Por Luciano Costa
SÃO PAULO (Reuters) - Sem alarde, a BM&FBovespa (SA:BVMF3) passou a oferecer o registro de contratos financeiros de energia elétrica entre o leque de produtos negociados em mercado de balcão, atraindo comercializadoras que fecharam dezenas de operações em um curto período de tempo.
O serviço, em um mercado com potencial volatilidade de preços relacionada a fatores climáticos, pode ser um primeiro passo da empresa para um maior envolvimento no segmento, que passaria pela atuação como clearing.
Desde o lançamento oficial das operações com o produto, em 16 de maio, a BM&FBovespa registrou 28 operações, que movimentaram 96.441 megawatts-hora e foram realizadas por meio de duas corretoras, afirmou à Reuters o diretor de Engenharia de Produtos e Serviços da bolsa, André Demarco, nesta quarta-feira.
"Já existia um interesse represado e esse interesse se mostra de fato efetivo... é um sinal muito positivo, um reflexo de que já existia uma demanda", afirmou.
Como os contratos são puramente financeiros --não envolvem a entrega física da energia-- há uma expectativa de especialistas do setor de energia de que o produto possa atrair novos agentes para as negociações de eletricidade, como fundos, bancos e outros representantes do setor financeiro, elevando a liquidez desse mercado, ainda considerada baixa no Brasil.
Nessas operações, que funcionam como outros derivativos, os interessados podem fechar posições com apostas no valor futuro da energia no mercado de curto prazo, dado pelo Preço de Liquidação das Diferenças (PLD), que é calculado semanalmente pela Câmara de Comercialização de Energia Elétrica (CCEE).
No momento, segundo Demarco, é oferecido apenas o registro dos contratos sem contraparte central, ou seja, sem garantia da bolsa ou de uma clearing house para a adimplência das contrapartes na hora da liquidação dos contratos.
A BM&FBovespa, no entanto, fará estudos com o objetivo de oferecer esse serviço futuramente, o que reduziria riscos para os envolvidos e poderia impulsionar as operações.
Outra possibilidade que será avaliada pela empresa é a criação de produtos padronizados de energia para serem negociados na própria BM&FBovespa.
Demarco ressaltou, no entanto, que estudos para tal propósito ainda não tiveram início e que as novidades dependerão da avaliação dos riscos específicos do mercado de energia, principalmente a forte volatilidade do PLD.
"O grande desafio aqui é que esse preço spot tem bastante variabilidade. Isso gera uma preocupação adicional em risco... precisa uma boa modelagem para ver o quanto você vai estabelecer de (cobrança de) margem para que o contrato se torne seguro", disse.
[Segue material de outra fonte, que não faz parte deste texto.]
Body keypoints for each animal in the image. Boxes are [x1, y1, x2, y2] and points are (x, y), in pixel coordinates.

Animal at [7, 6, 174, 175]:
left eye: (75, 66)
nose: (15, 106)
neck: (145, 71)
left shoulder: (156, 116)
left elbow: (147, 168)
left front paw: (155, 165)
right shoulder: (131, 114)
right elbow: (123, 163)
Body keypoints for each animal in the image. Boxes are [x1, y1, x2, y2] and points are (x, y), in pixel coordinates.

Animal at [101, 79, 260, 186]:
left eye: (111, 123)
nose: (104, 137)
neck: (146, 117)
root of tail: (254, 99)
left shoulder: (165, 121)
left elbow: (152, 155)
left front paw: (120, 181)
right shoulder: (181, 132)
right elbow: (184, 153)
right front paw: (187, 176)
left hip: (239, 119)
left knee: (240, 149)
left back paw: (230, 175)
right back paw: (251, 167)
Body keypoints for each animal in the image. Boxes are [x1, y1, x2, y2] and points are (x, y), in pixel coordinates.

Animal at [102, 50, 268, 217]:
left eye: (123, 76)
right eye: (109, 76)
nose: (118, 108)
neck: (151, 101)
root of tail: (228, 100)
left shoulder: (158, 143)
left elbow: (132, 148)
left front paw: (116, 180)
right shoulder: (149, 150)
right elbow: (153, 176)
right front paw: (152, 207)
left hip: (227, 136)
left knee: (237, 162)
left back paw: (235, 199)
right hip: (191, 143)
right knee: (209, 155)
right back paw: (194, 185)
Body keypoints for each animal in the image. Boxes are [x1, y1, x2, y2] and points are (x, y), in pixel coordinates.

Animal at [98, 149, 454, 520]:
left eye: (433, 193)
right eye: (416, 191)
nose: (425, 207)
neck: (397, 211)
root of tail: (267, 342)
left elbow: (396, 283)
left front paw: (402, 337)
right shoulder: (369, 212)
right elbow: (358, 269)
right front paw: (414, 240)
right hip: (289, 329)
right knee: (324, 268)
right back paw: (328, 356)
Os negócios com energia são registrados no mercado de balcão da BM&FBovespa como contratos a termo de mercadorias, a exemplo dos contratos já praticados para commodities como açúcar, café, soja e outros.
CLEARING IMPULSIONA
Consultorias e comercializadoras de energia já têm oferecido os contratos financeiros aos clientes por meio de parcerias com corretoras, como a XP Investimentos.
As comercializadoras, pelo conhecimento do mercado elétrico, atuam com apoio técnico aos clientes e na busca por contrapartes interessadas para o fechamento dos contratos.
Na Safira Energia, o gerente de comercialização Márcio Davanzo vê certa resistência inicial a operações puramente financeiras em um setor formado por engenheiros, mas define como questão de tempo o crescimento dos derivativos.
"Imagino que a gente tem pelo menos um ano de maturação pela frente, aí começa a acelerar a procura mais efetivamente... é uma questão de conhecimento do produto... e é uma tendência mundial, vai proporcionar maior liquidez no futuro", disse.
O sócio da comercializadora de energia Compass, Marcelo Parodi, também acredita no potencial do mercado e afirma que aos poucos o interesse mostrado pelos clientes irá se transformar em operações de fato, principalmente se as operações passarem a ser garantidas por uma clearing house.
"Esse é o grande divisor de águas... muitos investidores externos ou fundos não podem operar em mercados que não tenham operação via clearing house. Possibilita a entrada de muitos outros participantes".
Outro fator que anima as empresas é o próprio crescimento do mercado livre de energia, no qual os agentes negociam diretamente contratos com geradores e comercializadoras.
Atualmente há mais de 1,1 mil companhias em processo de adesão a esse ambiente de negociação, crescimento de quase 50 por cento ante os atuais 2,1 mil que já atuam no mercado, segundo a CCEE.